The most impressive process to guarantee quality was the checking procedures that take place prior to the packaging and shipping of each order. Through these measures, a quality product, helpful sales channels and streamlined packaging and shipping LL Bean Company have a solid model not only to meet but also exceed its customer’s demands.
Continuous improvement: Again the President elaborated on L.L. Bean’s commitment to continually improve its operations. He highlighted several different things that have happened at the company. First, he noted that the Postal Service has given L.L.Bean its own Zip Code, which has resulted in faster and more accurate mail order business.
It was also brought to attention that United Parcel Service (UPS) has recently completed construction of a plant adjacent to the company’s state of the art order fulfillment center. UPS ships 70 truckloads a day from L.L.Bean. Also stated was that the company has increased its facilities to over 119,000 square feet to add more production operations to handle growth. The company has also grown from 4000 full-time employees last year to 4700 full-time employees at present.
Involvement of Everyone
With in the Organization: This is the most impressive area of the TQM process from what I can see. It is a testament to this company to see how the employees view the company that they work for. First of all, I called the L.L.Bean Company on their 800 # and was greeted after three rings of the telephone by a polite female operator named Rita. I told her that I was writing a paper on her company and asked her if she enjoyed working there, all I can say is that she blew me away with how excited she was to talk about the environment and how wonderful it was to be employed there, and mentioned at least 10 times the word FAMILY.
Secondly, I went to the company’s web site and logged onto their live customer service platform, within about 20 seconds I was greeted in chat format by a woman by the name of Patricia. I typed in and let her know that I was writing a paper about L.L. Bean, and asked her about her how she liked her job.
Well I can only say that she again mentioned family, how great it was, how enjoyable it was, we talked about the weather, she wished me a happy holiday, and I wished her a Merry Christmas ECT. Most impressive was that she let me know that she would let the Chairman of the Company Mr. Leon Gorman, who she told me was the Grandson of L.L himself know that there was a student in N.Y. that was doing a paper on the company and that I might want to forward a copy of my paper to him.
I said you speak with the Chairman, She said yes he comes and spends some time with us quite often especially during the holiday rush. This confirmed what was the final segment of the television interview, which showed the President working on a packaging line.
You see from the day after Thanksgiving until Christmas Eve. All of the senior management team goes down to the production floor and work side-by-side, packing, sorting and answering phones, with the rest of the employees. Even the employees that retire come back each holiday season to pitch in. L.L.Bean brings back over 6,000 retired employees each year to help out with the holiday rush.

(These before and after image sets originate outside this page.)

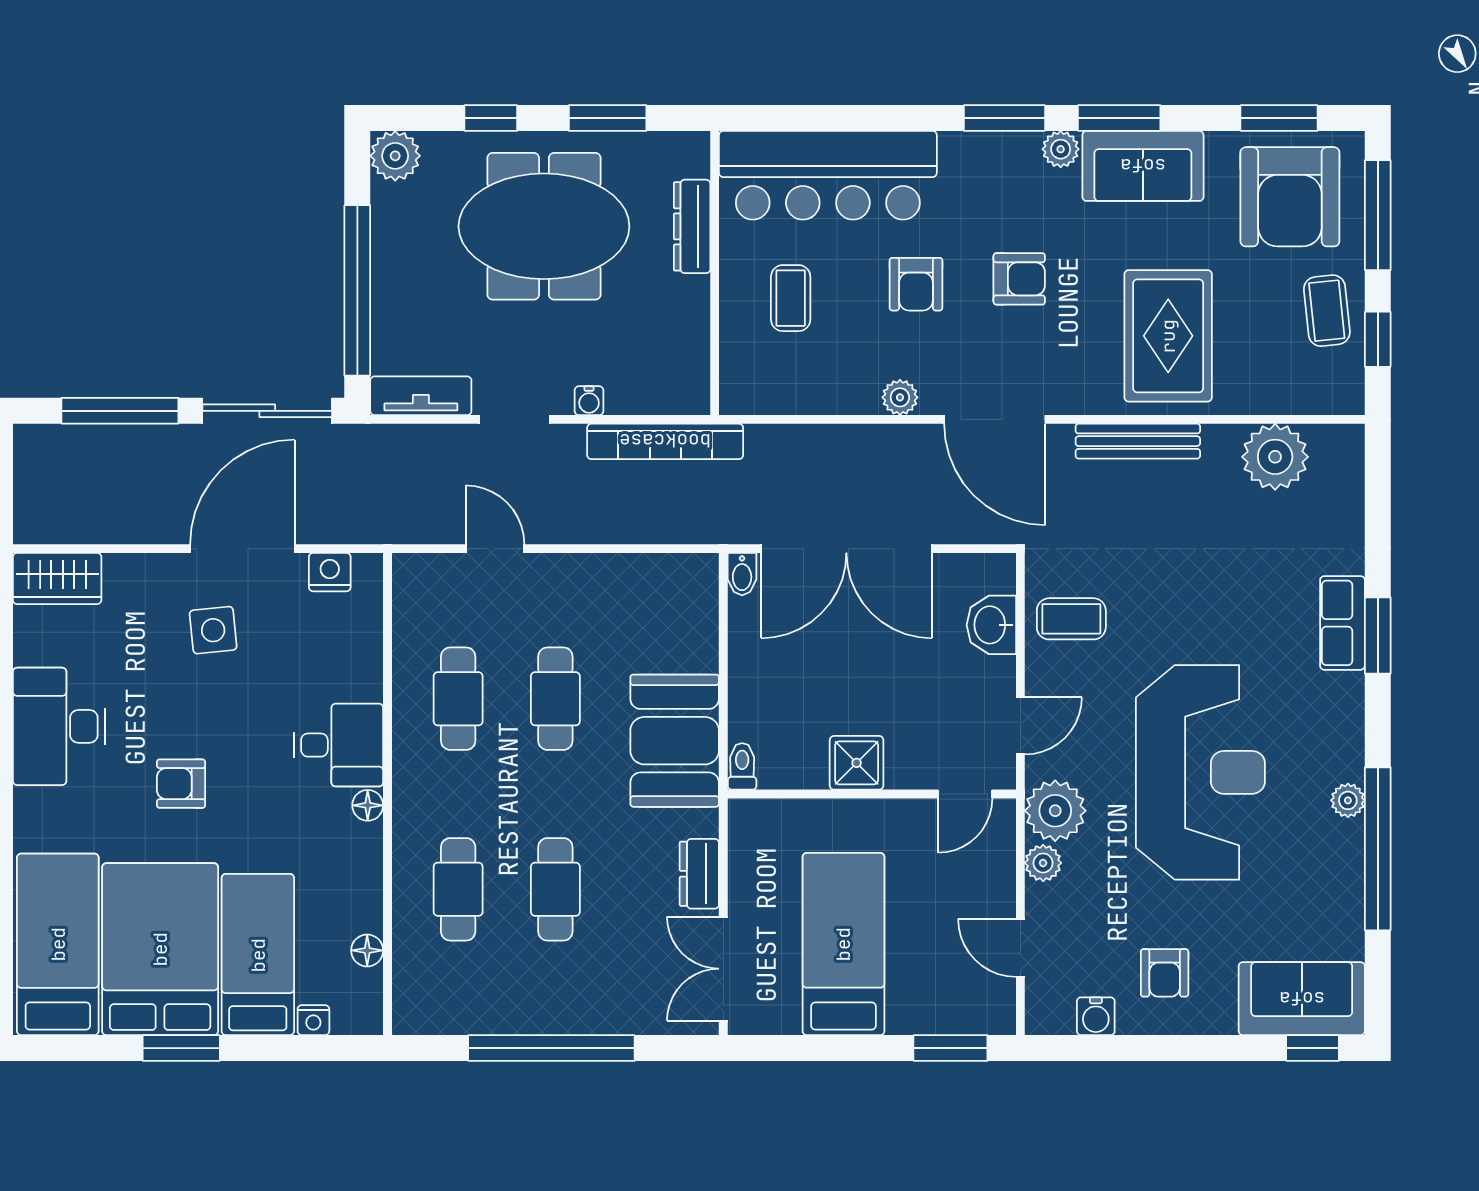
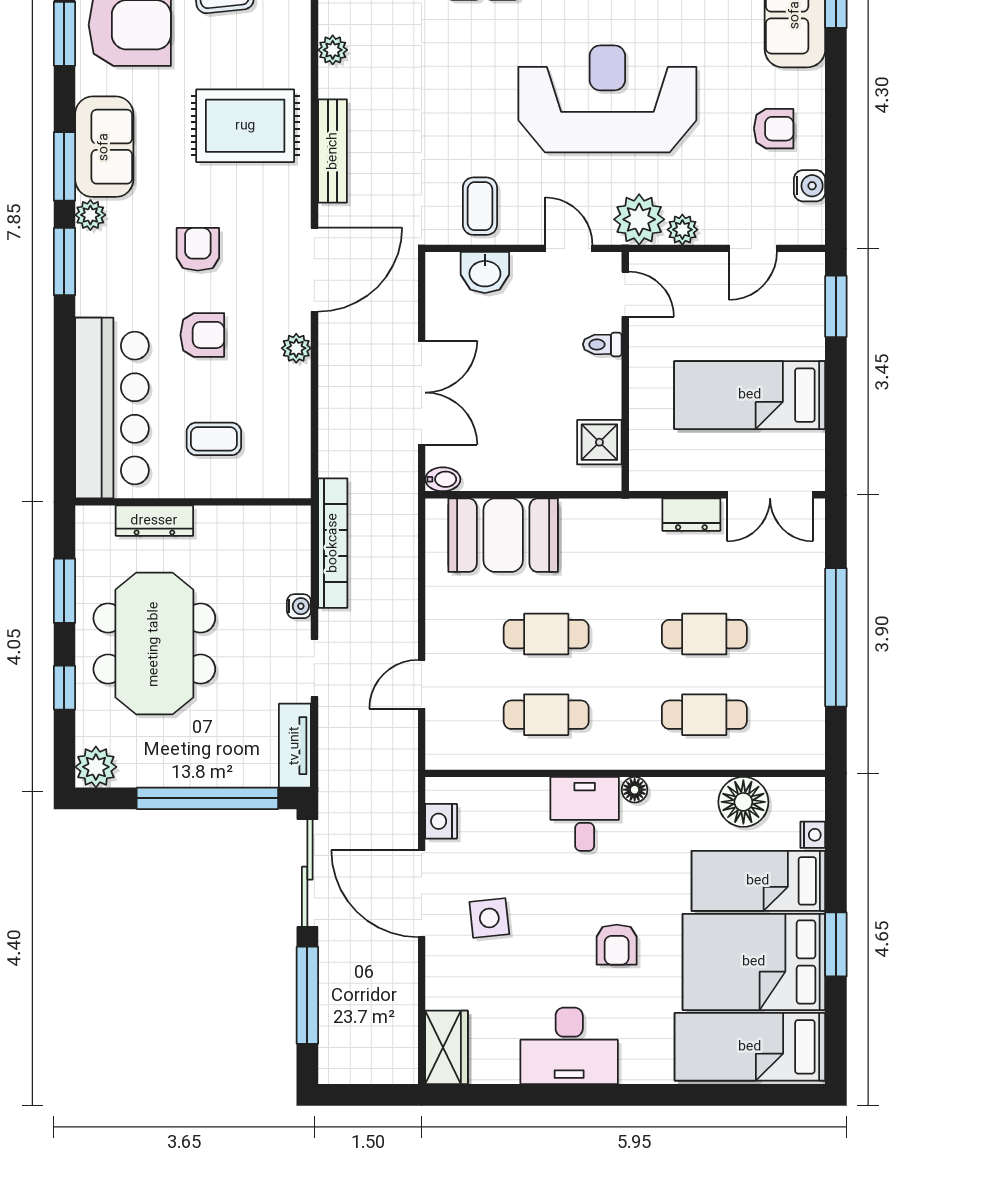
plant: (1275, 457) -> (333, 50), width x0.53, depth x0.53
double door: (846, 549) -> (422, 393), width x0.73
booth: (675, 741) -> (503, 535), moved
shower: (857, 763) -> (599, 442), moved
toilet: (742, 766) -> (602, 344), moved
floor lamp: (367, 950) -> (743, 802), width x1.89, depth x1.89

On the day of the interview, the company shipped 53,000 packages to customers. The average package contains 3 items. (WOW)
First of all, most of my family is going to receive L.L. Bean items for Christmas this year.
I found that this companies employees, kind of summed it all up. What TQM has become to me a Management philosophy that takes on the tone of culture within a company! The only way that TQM can work properly is if all are on board.
While I only communicated with 2 random employees – let me say that the tone in their voices was quite impressive. I also found it Impressive for Management to pitch in during the holiday rush, shoulder to shoulder, I think this kind of management instills the FAMILY attitude that the two employees that I spoke with have.